(SUPPLIED PASSAGE):

* * *

Inserts more records than the source has

Abraham · Post by **Abraham** » Wed Mar 26, 2014 4:40 pm

Hi,

I hope someone could help me

I have a parallel job that extracts from a Oracle Table and inserts into Netezza Table
But if I put the query
Select count(*) from (
select field1,field2...fieldn from schema.table
)
then a click "view data" in the Stage "Oracle Connector"
The result is over 11 million
but if I execute the job using

select field1, field2... fieldn from schema.table

It inserts over 21 million into Netezza Table

I looked at the Director log and it hasn't any warnings
It looks like if the table had more records
"Number of rows fetched on the current node: 21138554. "
"Number of rows inserted: 21,138,554"
I asked to DBA and the schema.table has over 11 million like the count shows

I've tried the Oracle Connector and the Oracle Enterprise with same results

Help me, Please!!

ray.wurlod · Post by **ray.wurlod** » Wed Mar 26, 2014 6:43 pm

Welcome aboard.

What is the row count reported from the Oracle Connector stage (in the job log)?
Are you really selecting from the correct Oracle schema and table in your DataStage job? Double check, then triple check.

How many nodes are there in your parallel execution configuration file?

Abraham · Post by **Abraham** » Wed Mar 26, 2014 7:03 pm

Hi Ray!
Thanks for your answer,

Yes.. its the same DB and schema and table
The log reports 21138554 records and its the same inserted in the target Netezza.

Here I put some of the Log lines
The connector was configured to run in parallel mode on 2 nodes, but the partitioned reads were not enabled. The connector will run in sequential mode.
Source: Number of rows fetched on the current node: 21138554.
Target: Number of rows inserted: 21,138,554

Maybe the reason can be, that is configured to run in parallel on 2 nodes?
Where can I configure that?

Regards

prasson_ibm · Post by **prasson_ibm** » Thu Mar 27, 2014 4:40 am

Abraham wrote:The connector was configured to run in parallel mode on 2 nodes, but the partitioned reads were not enabled. The connector will run in sequential mode.
Source: Number of rows fetched on the current node: 21138554.
Target: Number of rows inserted: 21,138,554

Hi,
Your source connector stage is running in sequential mode so running a job on 2 nodes is not an issue.

* * *

(REQUIRED TASK A): Put the plant sheet rows below into a JSON list of strings, one string per line, covering the rows between the line holding "class: Magnoliopsida" and the last line of the rows, inclusive. Leave out blank lines.

* * *

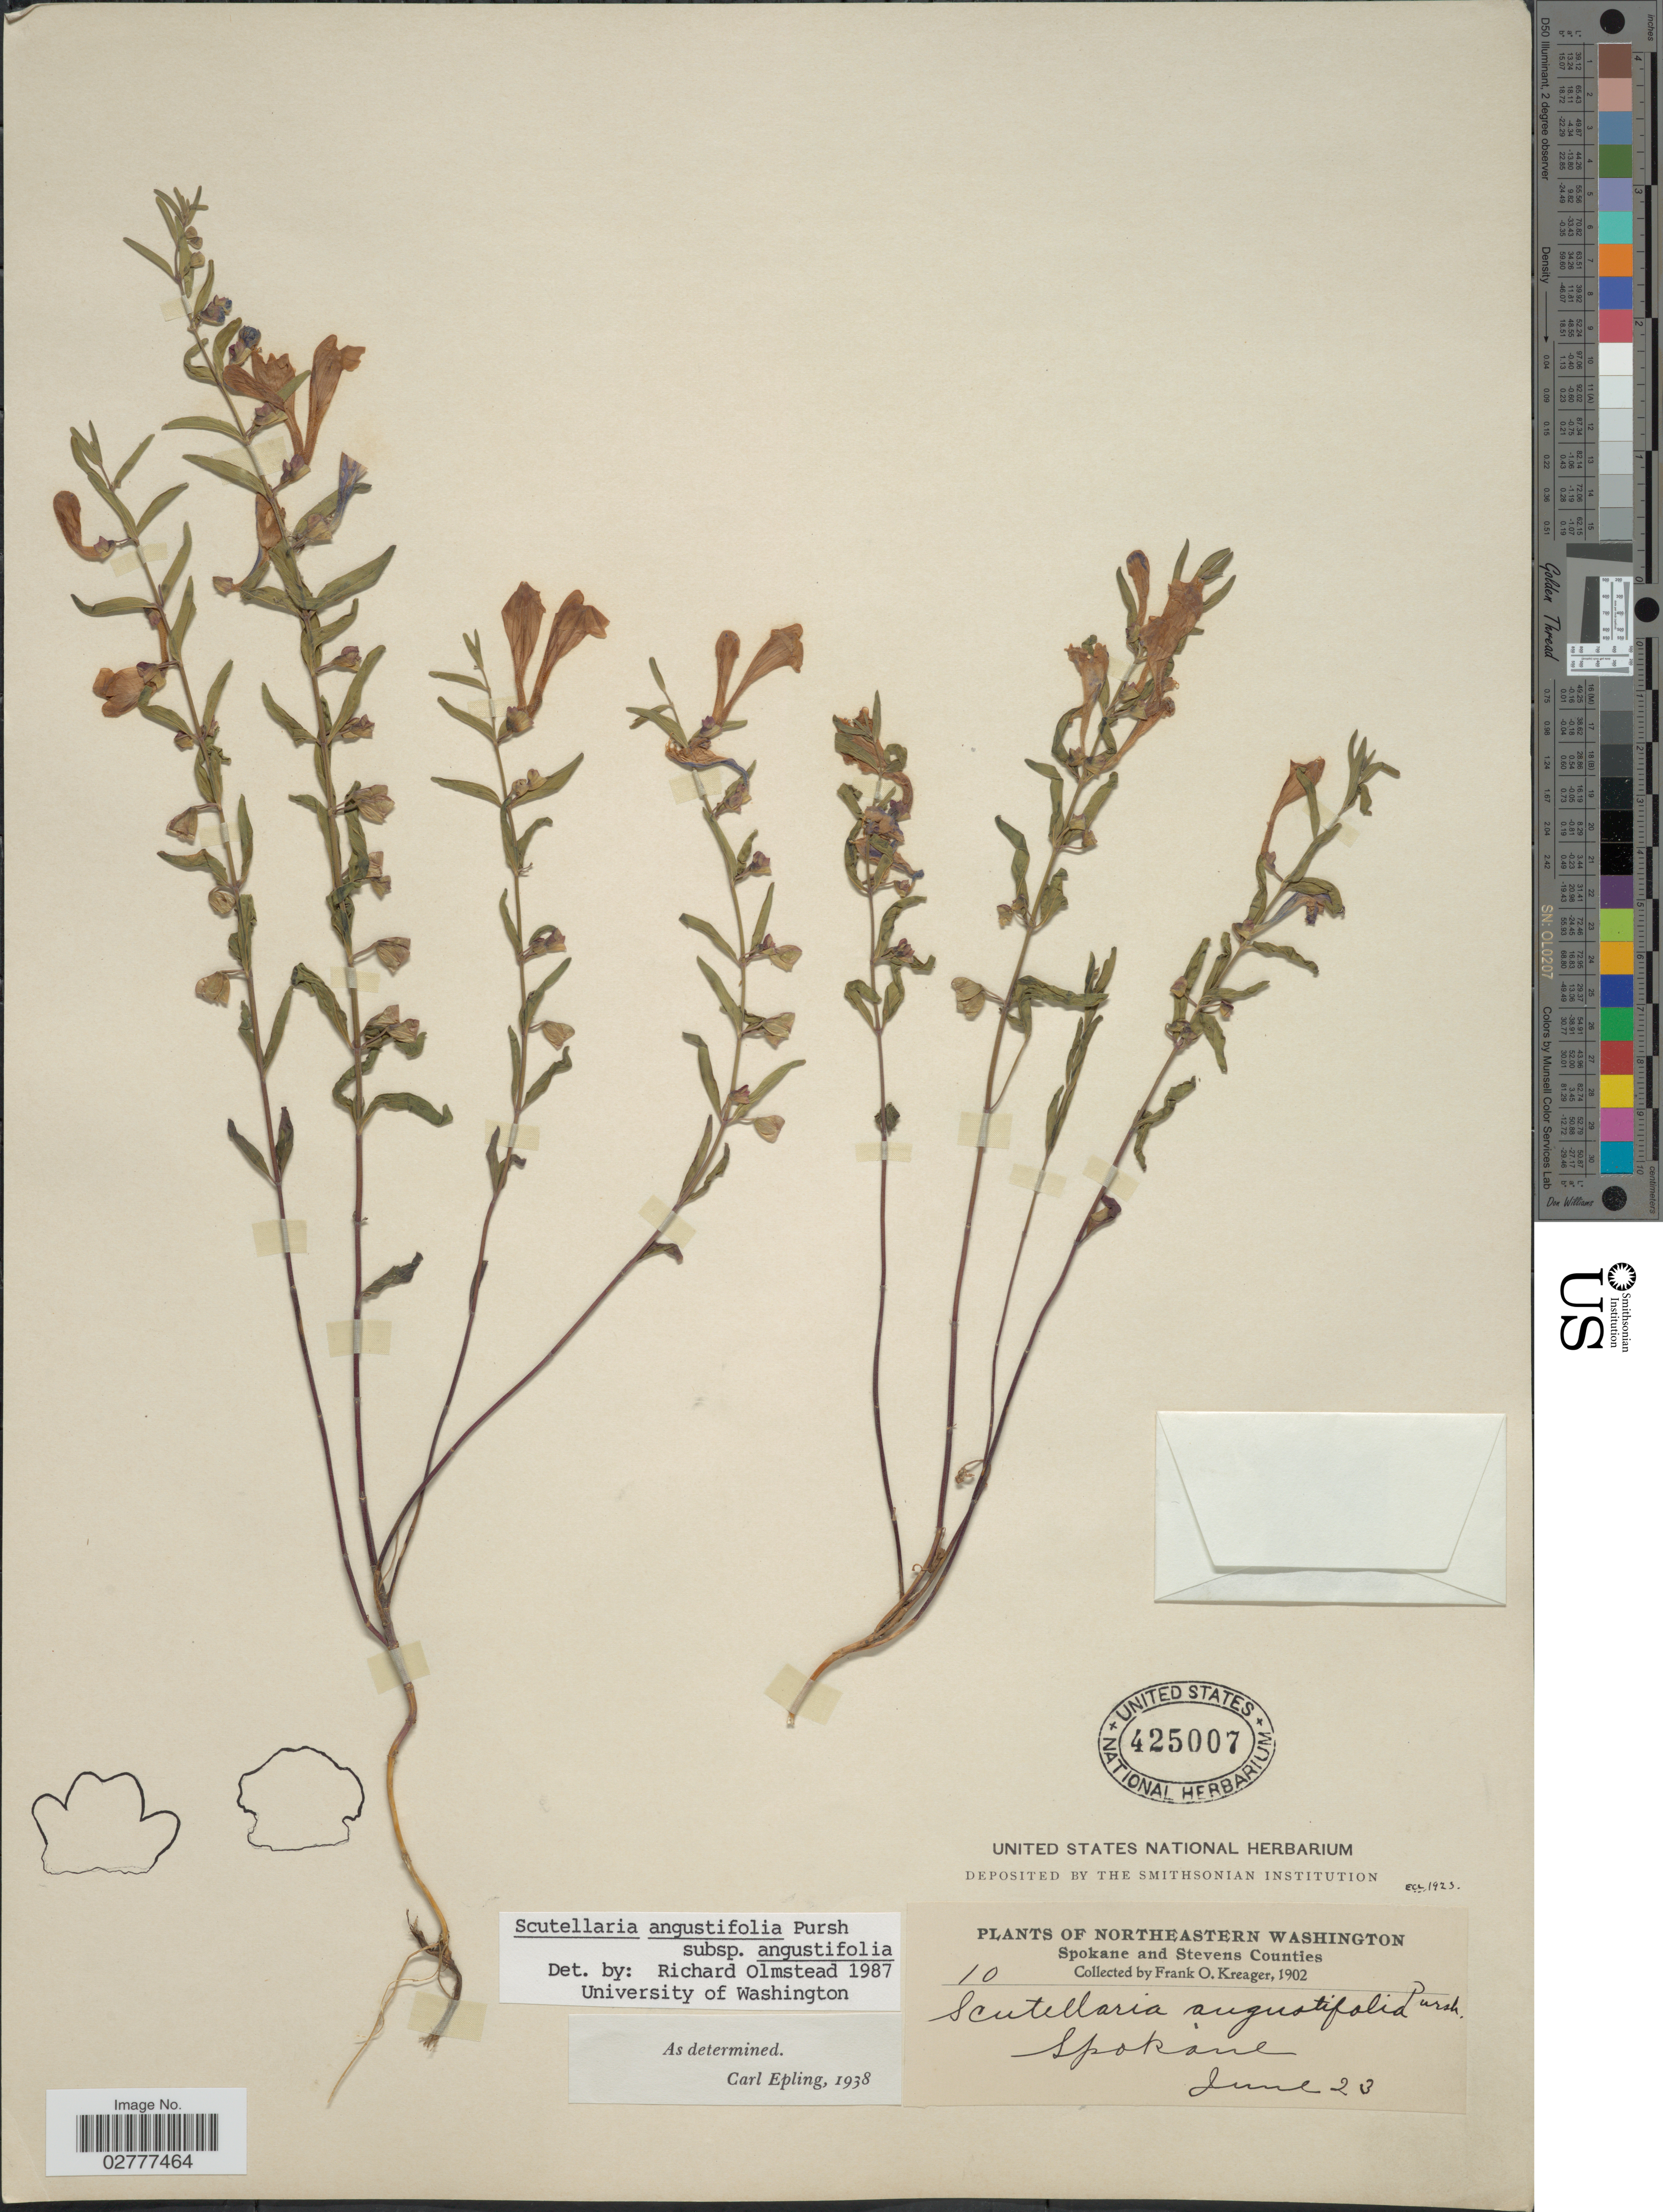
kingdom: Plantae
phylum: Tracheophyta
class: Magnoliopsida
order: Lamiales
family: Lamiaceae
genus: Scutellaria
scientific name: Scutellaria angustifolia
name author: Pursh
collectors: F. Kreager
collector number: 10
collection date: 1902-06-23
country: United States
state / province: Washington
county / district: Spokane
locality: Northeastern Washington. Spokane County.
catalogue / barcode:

* * *

(REQUIRED TASK B): Transcribe the forum thread word for word between "I looked at" and "Help me, Please!!", inclusive.

(EXERCISE OUTPUT A):
[
  "class: Magnoliopsida",
  "order: Lamiales",
  "family: Lamiaceae",
  "genus: Scutellaria",
  "scientific name: Scutellaria angustifolia",
  "name author: Pursh",
  "collectors: F. Kreager",
  "collector number: 10",
  "collection date: 1902-06-23",
  "country: United States",
  "state / province: Washington",
  "county / district: Spokane",
  "locality: Northeastern Washington. Spokane County.",
  "catalogue / barcode:"
]

(EXERCISE OUTPUT B):
I looked at the Director log and it hasn't any warnings
It looks like if the table had more records
"Number of rows fetched on the current node: 21138554. "
"Number of rows inserted: 21,138,554"
I asked to DBA and the schema.table has over 11 million like the count shows

I've tried the Oracle Connector and the Oracle Enterprise with same results

Help me, Please!!